The Honolulu City Council has authorized $350 million in city-backed bonds to keep existing rail work going — a shot of political support for the beleaguered transit project as the Legislature looks to bail it out later this summer.
With Wednesday’s 6-3 vote, city budget officials plan to issue those general-obligation bonds on behalf of rail next month, right before the Honolulu Authority for Rapid Transportation says it will run out of money. The project is now in the height of construction, and the bonds will cover rail’s cash flow when its state tax revenues don’t keep pace with expenses, officials say.
Such city-backed borrowing has been part of rail’s official plan since at least 2012. The bonds approved this week will cover construction only as far as Middle Street, and HART says it can pay them back with its state funds.
Still, the Council heard about 3-1/2 hours of contentious public testimony and discussion Wednesday — mainly because the full 20-mile, 21-station project continues to face a multibillion-dollar budget shortfall and an uncertain future. Critics questioned whether city leaders should further commit to the elevated rail line when they still don’t know how — or if — they’re going to build all the way to Ala Moana Center.
One of rail’s most fervent longtime opponents, retired University of Hawaii law professor Randy Roth, likened the situation to being stuck in a hole but still digging.
The $350 million covers only fiscal year 2018, which started this month. As rail progresses, HART is expected to come back to the Council in subsequent years and ask for many hundreds of millions of dollars more in bonds.
A total of $2.4 billion in general-obligation bonds and $700 million in commercial paper borrowing was expected to cover rail’s cash-flow needs under the city’s 2012 funding agreement with the Federal Transit Administration.

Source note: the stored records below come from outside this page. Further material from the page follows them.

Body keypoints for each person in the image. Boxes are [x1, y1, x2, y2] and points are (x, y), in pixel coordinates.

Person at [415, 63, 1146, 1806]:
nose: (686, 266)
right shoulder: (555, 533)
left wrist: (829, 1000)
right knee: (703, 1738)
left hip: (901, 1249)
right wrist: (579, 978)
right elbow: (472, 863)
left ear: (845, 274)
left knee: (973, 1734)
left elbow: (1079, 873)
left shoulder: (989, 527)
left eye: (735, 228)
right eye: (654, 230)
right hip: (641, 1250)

That was back when officials assumed the project would come in on time and on budget, costing $5.26 billion. That cost estimate has since nearly doubled. On Wednesday, HART officials said they’re no longer sure how much bond financing backed by the city’s full faith and credit they’ll need during rail construction.

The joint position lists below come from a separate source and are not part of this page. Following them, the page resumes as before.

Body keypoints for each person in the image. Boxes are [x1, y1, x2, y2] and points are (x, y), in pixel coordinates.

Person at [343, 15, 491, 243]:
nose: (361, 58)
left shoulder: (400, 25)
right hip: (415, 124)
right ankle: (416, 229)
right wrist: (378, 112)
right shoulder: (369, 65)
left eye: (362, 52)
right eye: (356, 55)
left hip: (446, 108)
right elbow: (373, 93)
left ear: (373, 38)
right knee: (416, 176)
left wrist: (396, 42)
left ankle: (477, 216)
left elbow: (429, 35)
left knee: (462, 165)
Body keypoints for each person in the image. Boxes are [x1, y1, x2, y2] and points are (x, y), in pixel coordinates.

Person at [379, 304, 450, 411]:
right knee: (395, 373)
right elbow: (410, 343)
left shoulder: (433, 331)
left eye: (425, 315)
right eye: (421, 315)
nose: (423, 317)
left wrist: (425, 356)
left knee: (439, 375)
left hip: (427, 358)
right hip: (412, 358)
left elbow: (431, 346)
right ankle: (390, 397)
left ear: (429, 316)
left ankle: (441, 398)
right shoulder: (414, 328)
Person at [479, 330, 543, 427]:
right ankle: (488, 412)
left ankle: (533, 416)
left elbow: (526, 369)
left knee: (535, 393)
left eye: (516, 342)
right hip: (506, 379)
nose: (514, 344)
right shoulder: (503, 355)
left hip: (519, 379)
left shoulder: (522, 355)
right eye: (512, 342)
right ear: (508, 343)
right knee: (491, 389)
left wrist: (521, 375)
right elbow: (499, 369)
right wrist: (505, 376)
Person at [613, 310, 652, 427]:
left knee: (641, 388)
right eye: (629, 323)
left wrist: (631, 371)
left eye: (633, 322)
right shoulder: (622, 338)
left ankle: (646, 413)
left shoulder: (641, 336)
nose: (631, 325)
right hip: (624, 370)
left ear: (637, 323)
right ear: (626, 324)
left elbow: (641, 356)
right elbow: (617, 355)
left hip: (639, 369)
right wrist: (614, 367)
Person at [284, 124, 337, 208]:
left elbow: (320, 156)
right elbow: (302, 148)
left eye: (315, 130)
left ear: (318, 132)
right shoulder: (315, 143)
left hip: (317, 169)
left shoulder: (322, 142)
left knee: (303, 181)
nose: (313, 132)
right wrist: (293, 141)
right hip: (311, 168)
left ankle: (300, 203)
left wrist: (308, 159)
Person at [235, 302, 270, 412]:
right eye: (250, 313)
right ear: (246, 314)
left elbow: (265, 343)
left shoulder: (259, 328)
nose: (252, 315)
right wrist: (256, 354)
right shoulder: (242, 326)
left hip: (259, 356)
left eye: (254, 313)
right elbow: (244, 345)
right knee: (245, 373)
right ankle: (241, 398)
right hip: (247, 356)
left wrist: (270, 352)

“I’m not even sure I want to say a number,” rail Chief Financial Officer Robert Yu said during a Council meeting break. “It depends on a lot of variables.”
Wednesday’s 6-3 vote mirrored a previous one taken in June, when the Council gave its preliminary authorization for city bonds to help rail this year.
Both votes barely passed. Under the Honolulu City Charter, bond-related measures need at least six Council votes on final reading to pass. Councilman Trevor Ozawa was largely viewed as the swing vote last month since he switched from a previous “no” to a “yes.”
“Today’s vote is about obligations that we owe on contracts that we’ve already signed to Middle Street,” Ozawa said Wednesday before again voting in favor. Approving the bonds doesn’t reflect how he feels about the “project on a whole,” he added.
“It’s not a rubber stamp toward Ala Moana,” Ozawa said. “There are other ways to do things in the city, and I’m open to all of those options.”
Council members Ernie Martin, Ann Kobayashi and Carol Fukunaga again voted against.
Kobayashi, the Council’s most vocal rail critic, expressed disdain for using some of the $350 million to help pay off commercial paper that rail already borrowed to cover costs. She was surprised Wednesday to learn from HART officials that “it was in the plan that we would borrow money to pay off borrowed money.”
“That is really a dangerous situation,” she said at the meeting. “I think a bell would be going off if any other business did that.”
Martin said he’s pro-rail but wants to see other city needs receive more equitable treatment. He listed tennis courts in Mililani Mauka, park lights in Waialua and bathrooms at the Wahiawa Transit Center as examples.
Meanwhile, some in the audience held up signs urging the Council to build rail to Ala Moana. Shem Lawlor, clean-transportation director for the Honolulu-based Blue Planet Foundation, agreed that rail’s cost increases and delays have been unacceptable — “but don’t confuse that to mean it’s not needed,” he said.
Rail would help build a transportation network where local households would not have to own a car, giving them the option to save hundreds of dollars a year in fuel and maintenance, Lawlor added. Testifiers spent more than an hour Wednesday debating whether rail would give future residents a better chance at prosperity on Oahu.
The Legislature plans to meet Aug. 28 to Sept. 1 to try to reach a financing deal to complete rail. Supporters hope that will convince the FTA not to declare the city in breach of its rail funding deal.
“As we speak, we have the FTA (and its contractors) in our offices going through all of our books, trying to figure out where we are and what the state of the project is,” HART interim Executive Director Krishniah Murthy told the Council on Wednesday.